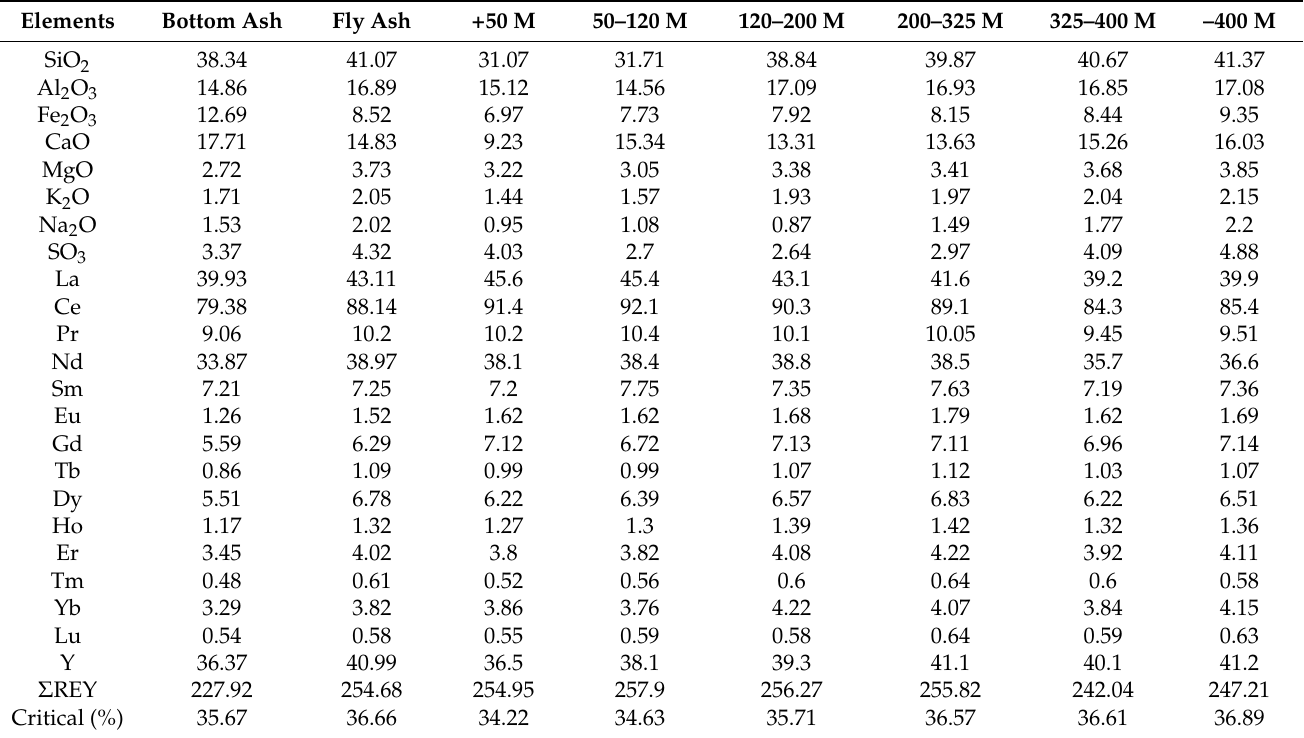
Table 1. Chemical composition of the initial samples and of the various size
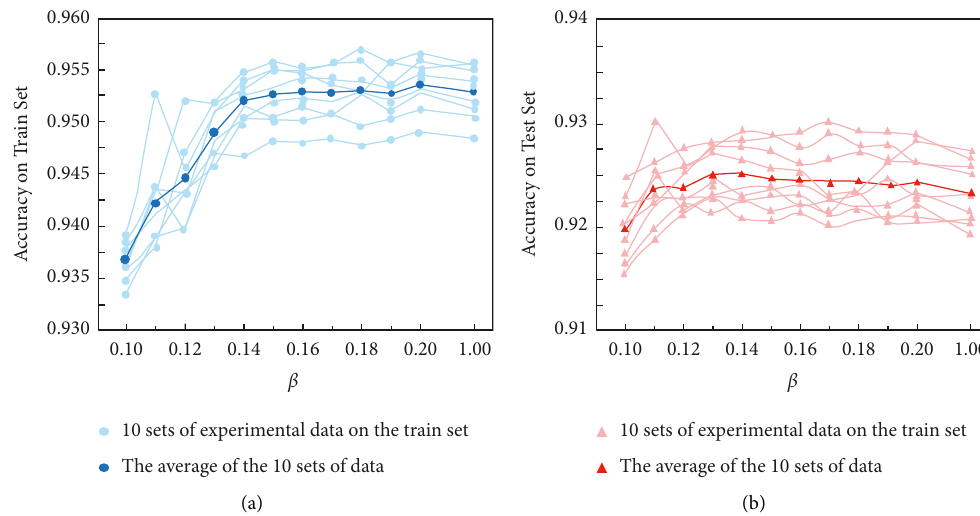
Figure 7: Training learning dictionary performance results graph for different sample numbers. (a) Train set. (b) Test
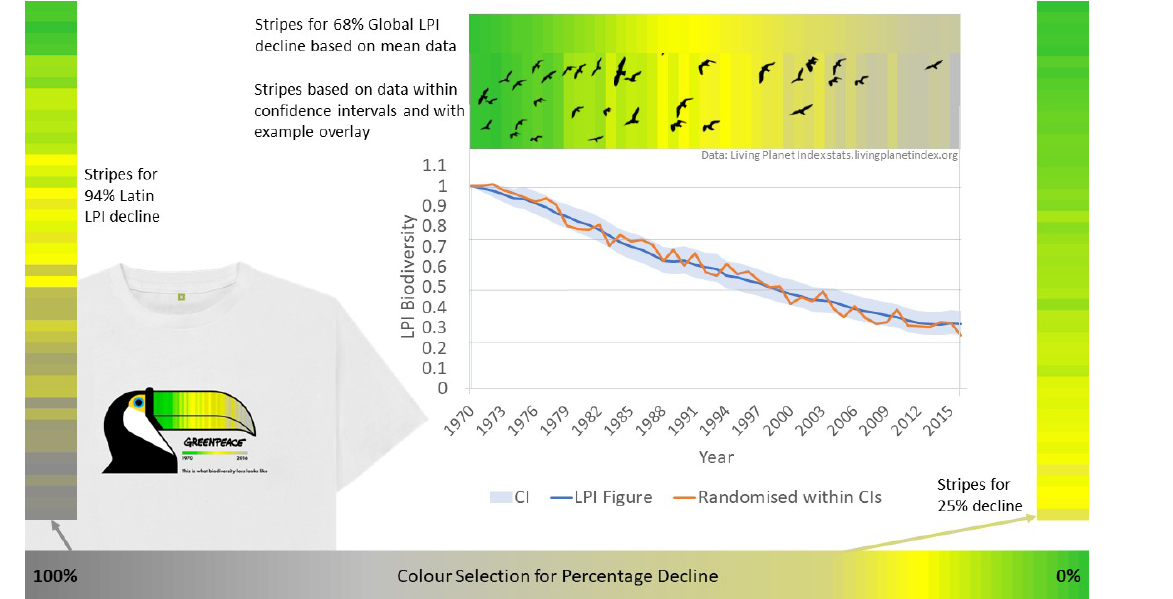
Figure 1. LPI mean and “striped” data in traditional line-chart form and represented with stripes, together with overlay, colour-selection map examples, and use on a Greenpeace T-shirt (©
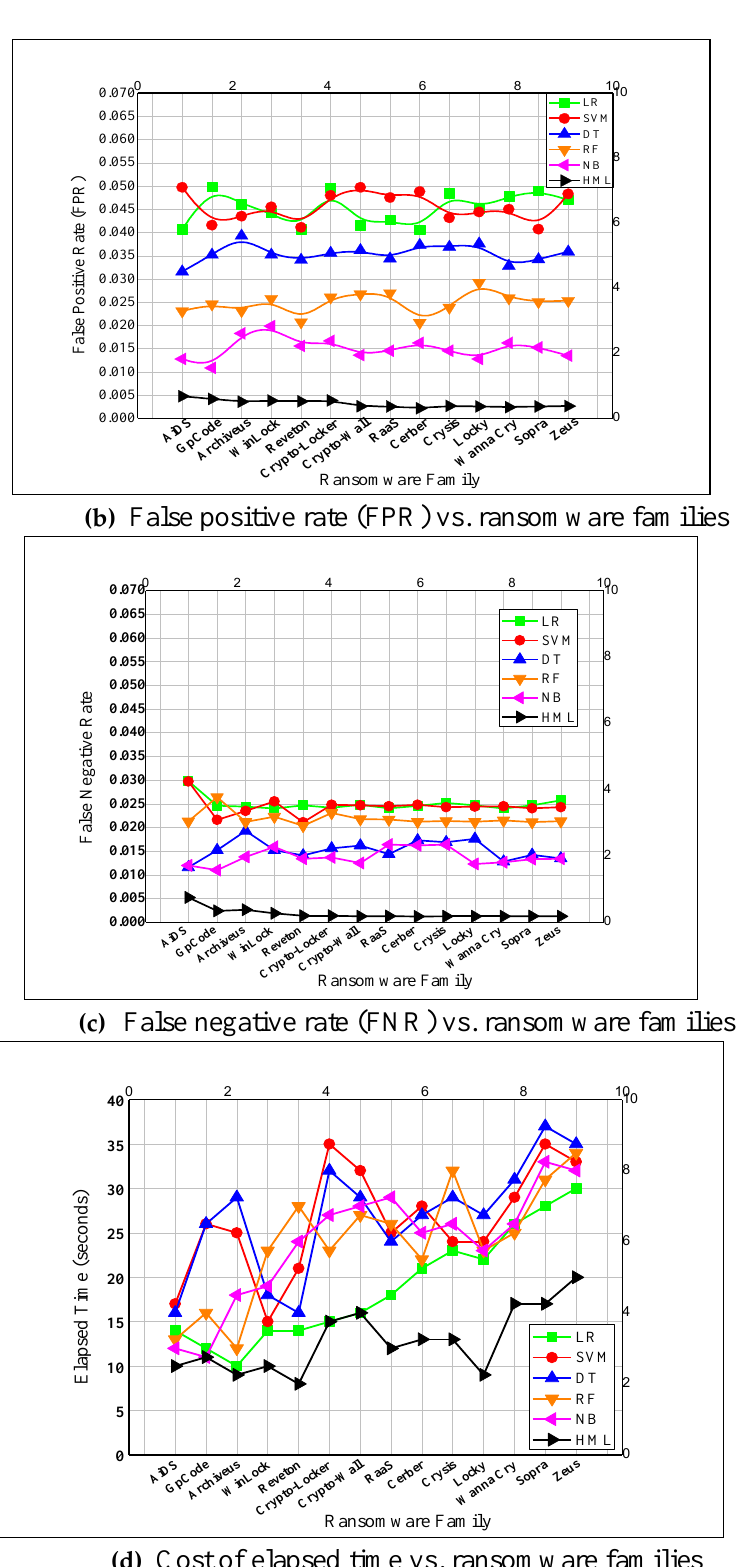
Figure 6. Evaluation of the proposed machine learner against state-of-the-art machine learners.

◆ ◆ ◆

• **WHAT YOU SHOULD DO**:
The answer must be the lines above from the line that contains "Figure 1. LPI" to the final line of the data, word for word, with no pictures.

• **ANSWER FOR THIS EXERCISE**:
Figure 1. LPI mean and “striped” data in traditional line-chart form and represented with stripes, together with overlay, colour-selection map examples, and use on a Greenpeace T-shirt (©
Figure 6. Evaluation of the proposed machine learner against state-of-the-art machine learners.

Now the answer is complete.